Alliance or party?

Phil Kent reports about the school organised byt the newspaper 'Resistance'

Sixty to 70 comrades gathered in Caxton Hall, London for the Resistance half-day school which began with the reading of a fraternal letter from Salma Yaqoob, regretting her inability to be there, but congratulating Resistance on its non-sectarian attitude to left unity.

Speeches in French and Portuguese, and in English (from the Scottish Socialist Party’s Frances Curran) then followed to set the internationalist agenda before we split into workshops for the rest of the day. I heartily disapprove of this method, It fragments, lowers the quality of debate and means that you are bound to miss most of what goes on. It is certainly no way to develop the quality of cadre.

If the left is serious about itself and its tasks then it ought to deal with issues in depth and over sufficient time. Then comrades, not least leading comrades from different groups and factions, could really debate issues out. That would give the phrase ‘non-sectarian’ an entirely different meaning. Although the workshops were well chaired, they were far too short for anything to be really developed. Frankly, I was also disappointed in the quality of the debate.

I decided to follow the British left unity thread and joined the Socialist Alliance meeting in the upstairs corridor and after that the SSP meeting in the downstairs canteen. I know space is tight and I am sorry to go on about nuts and bolts issues but, although the comrades came across as sincere and well meaning, this venue was not really suitable.

Rob Hoveman spoke for the SA, mostly about the disappointing Brent East result, and argued quite correctly that our vote was squeezed by the five other socialist candidates and the Liberal Democrats getting the anti-war vote. His solution is not to stand in marginal seats. We seem to be going from an on-off electoral bloc to an electoral bloc that does not stand in key elections - and he wonders why we suffer from a low profile.

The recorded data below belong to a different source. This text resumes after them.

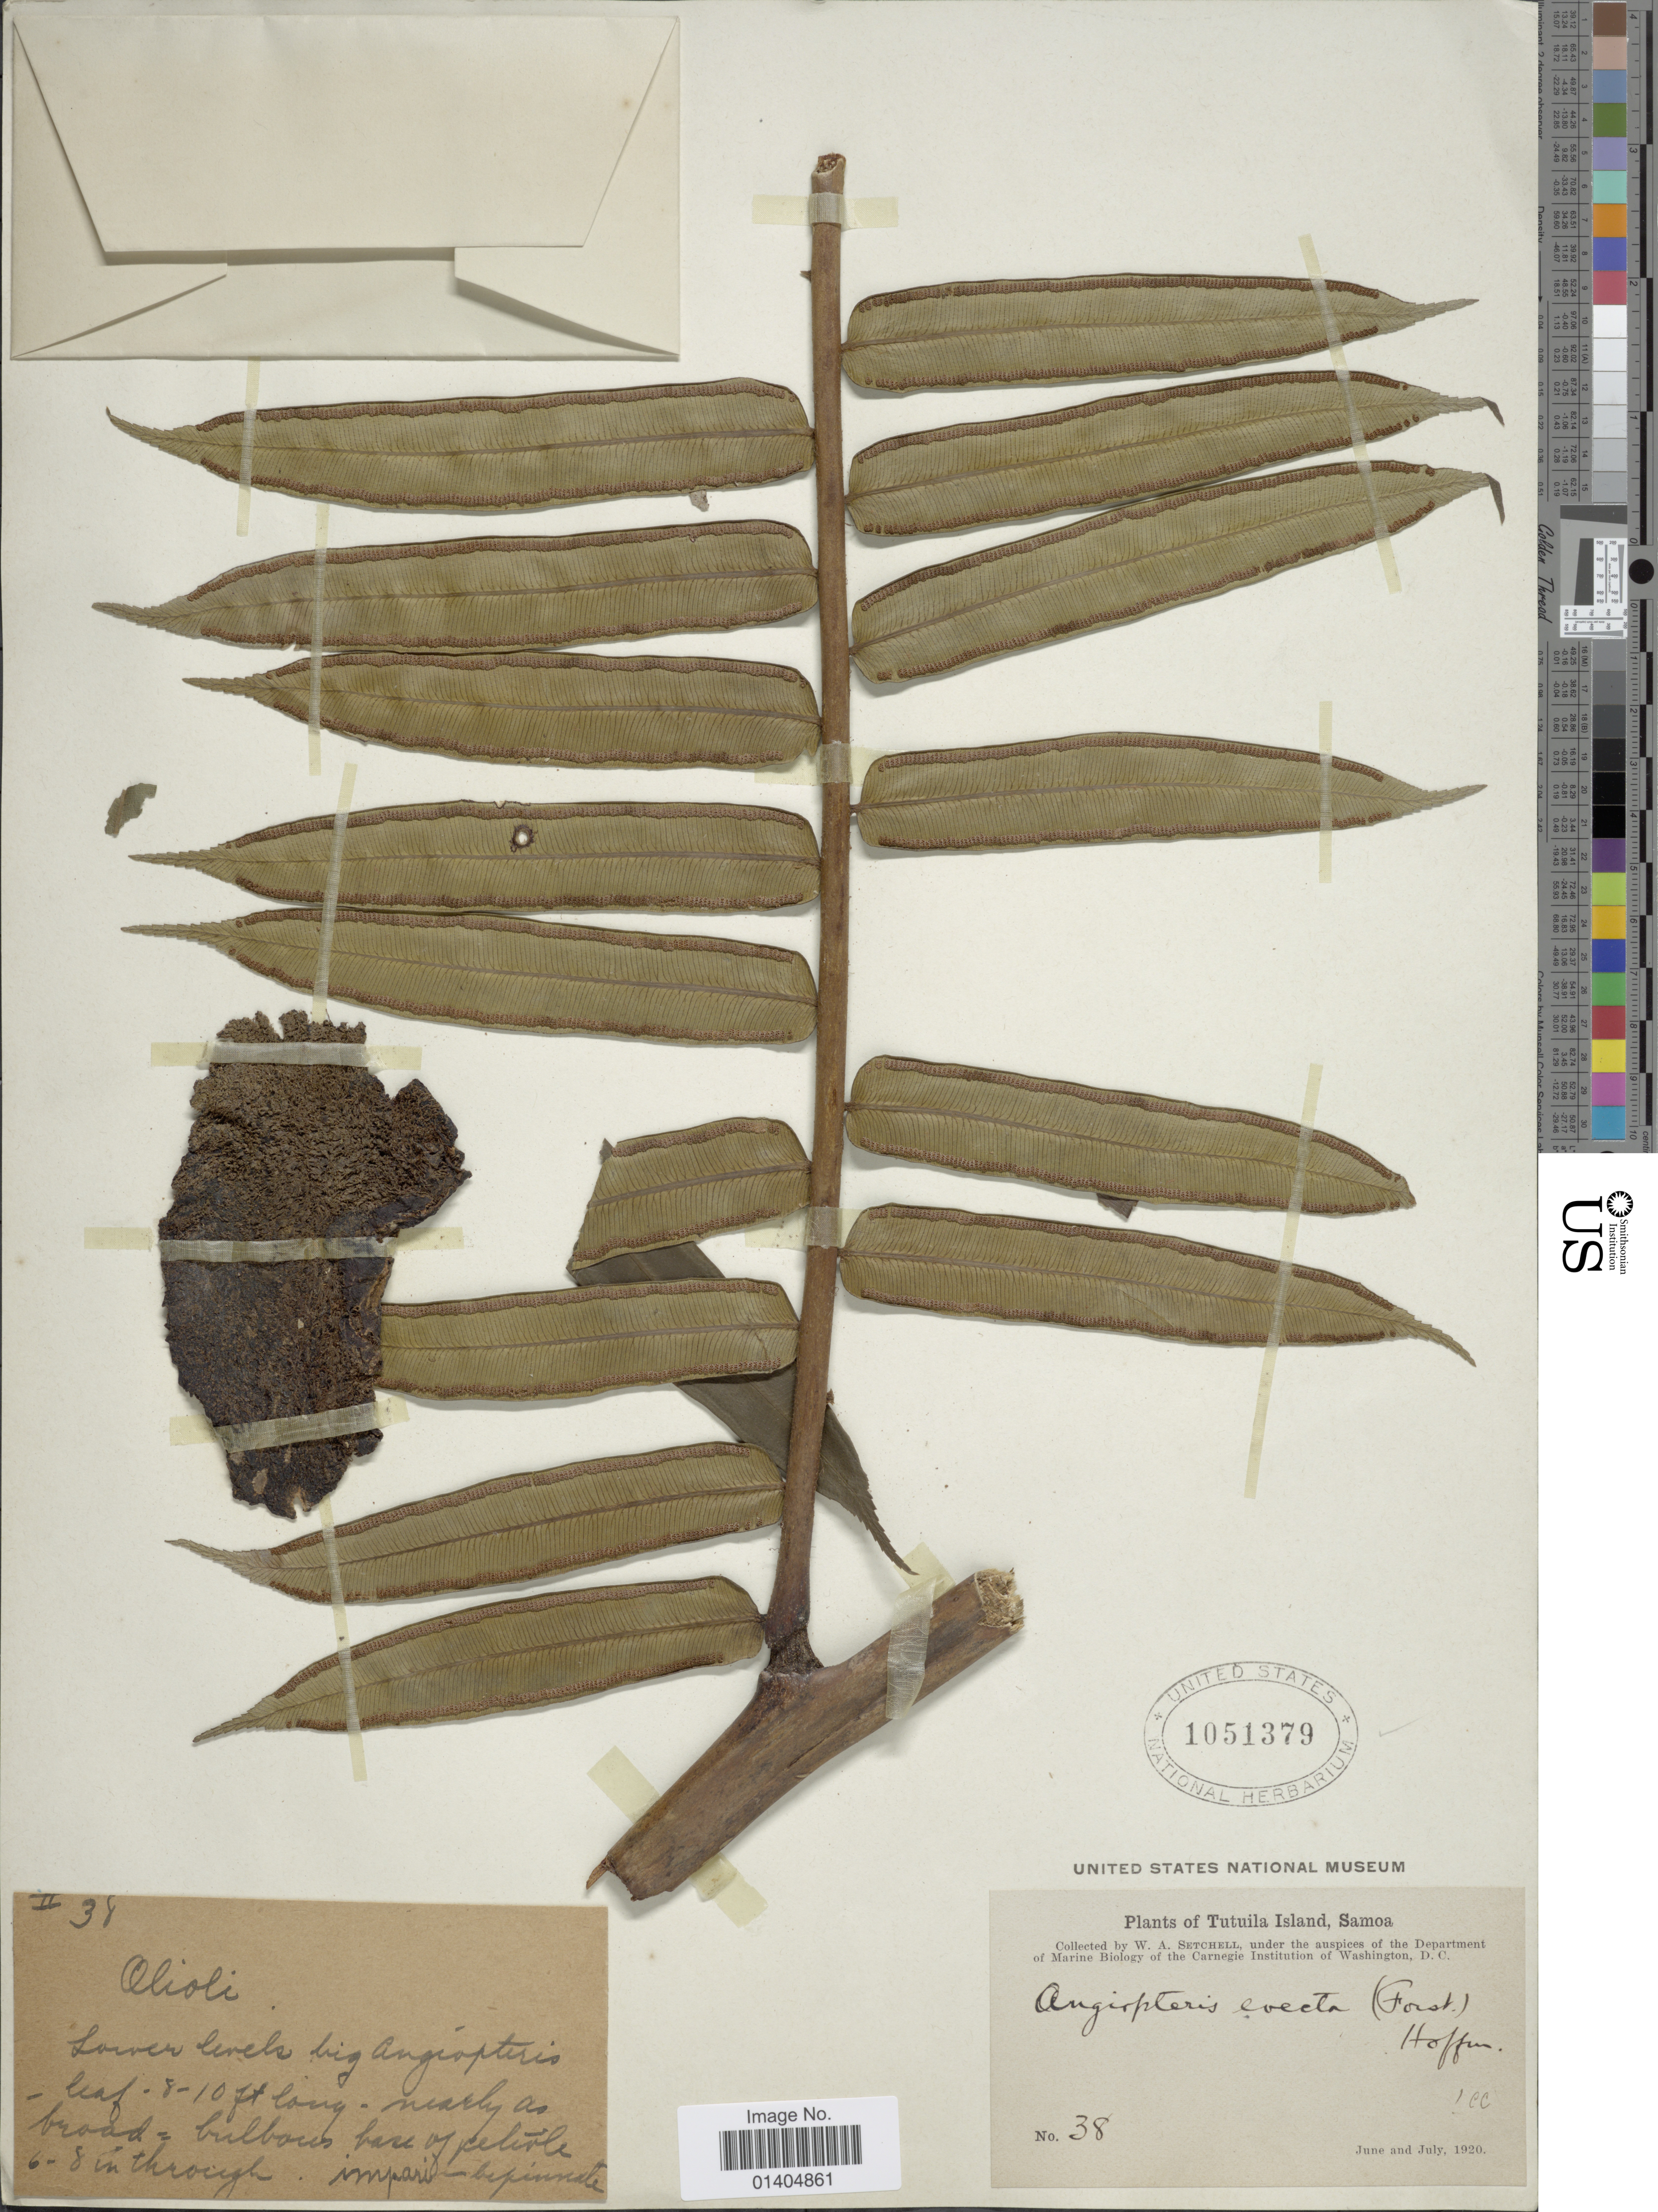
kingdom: Plantae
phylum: Tracheophyta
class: Polypodiopsida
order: Marattiales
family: Marattiaceae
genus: Angiopteris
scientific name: Angiopteris evecta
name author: (G. Forst.) Hoffm.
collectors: W. Setchell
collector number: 38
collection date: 1920-06/1920-07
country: American Samoa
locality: Tutuila Island, Samoa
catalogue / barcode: US 1051379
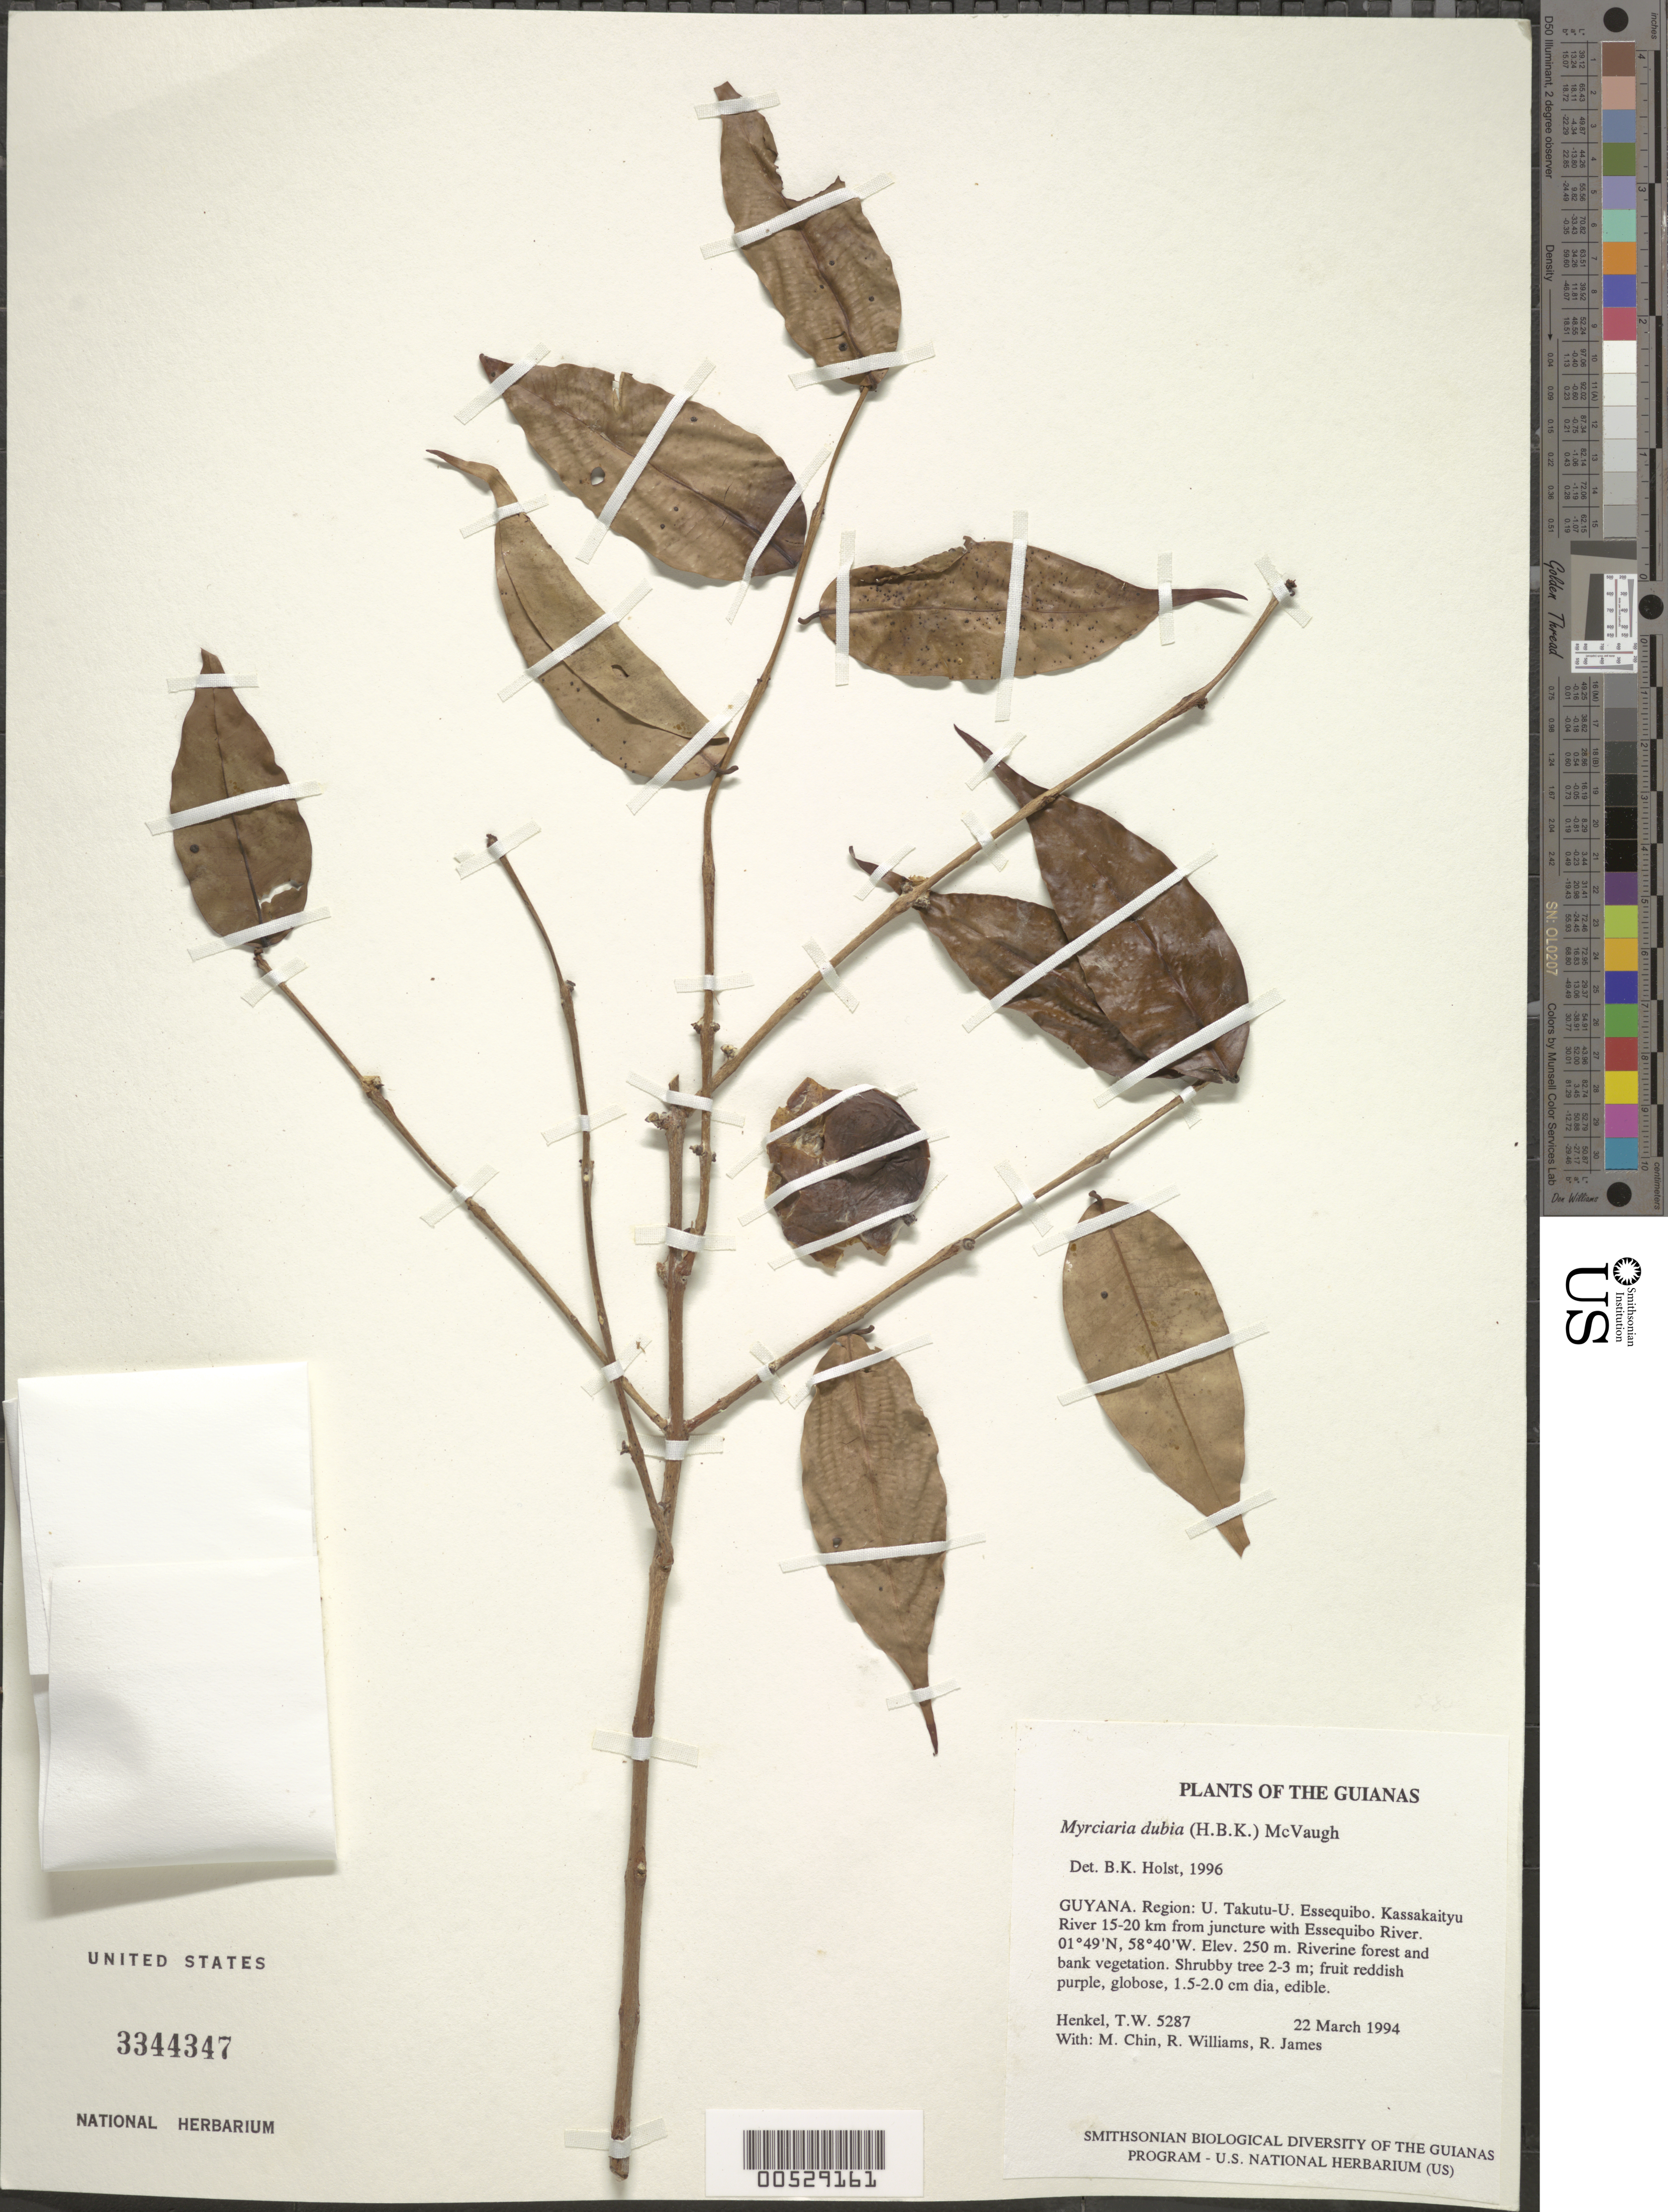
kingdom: Plantae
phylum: Tracheophyta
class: Magnoliopsida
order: Myrtales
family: Myrtaceae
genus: Myrciaria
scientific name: Myrciaria dubia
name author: (Kunth) McVaugh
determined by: Holst, Bruce K.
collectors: T. Henkel, M. Chin, R. Williams & R. James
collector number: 5287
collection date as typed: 22 March 1994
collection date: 1994-03-22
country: Guyana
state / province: U. Takutu-U. Essequibo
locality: Kassakaityu River 15-20 km from juncture with Essequibo River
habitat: Riverine forest and bank vegetation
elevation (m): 250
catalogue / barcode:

Frances Curran for the SSP tried to focus minds on strategy: especially building a party. She politely pointed out that many of the problems we face in England and Wales simply are not happening in Scotland - the implication was that this was not because Scotland is a different nation, but because they handle things differently up there. The SSP, she said, was definitely not an “electoral front”. She had been visiting relatives in Hull and one of them is considering voting BNP because they are a party and the left are a disunited bunch of self-obsessed sectarians. In Scotland the SSP was able to tackle the racist threat head-on. Moreover, instead of the SSP being squeezed, it has steadily grown in influence.

A speaker from the floor raised the question of how we speak to youth - they do not like what we say, so what we need is a new language. But in Scotland they can use the language of Marx (albeit devoid of its content all too frequently) and the young understand it perfectly well because it is attached to a plausible project. Words only have meaning when they have context.

Stuart King of Workers Power made the point that, in fighting for communist unity, programme is “everything” and Tommy Sheridan’s Imagine is “reformist crap”. Comrade Curran argued that the programme is taken to the membership and debated out with them at length and is only the programme insofar as it is accepted: it is not 10 tablets of stone that are beyond criticism or change. Incidentally comrade King told me that if WP had a presence in Scotland it would join the SSP. So much for programme being “everything”. However, what was left unspoken was the fact that the SSP’s programme is thoroughly nationalist.

My impression is that Resistance hopes to follow Yaqoob/Monbiot into the hearts of the masses rather than fight in a directly communist manner for the leadership of the working class. I say ‘impression’ because the Yaqoob letter was simply left lying on the table - neither praised, condemned nor criticised.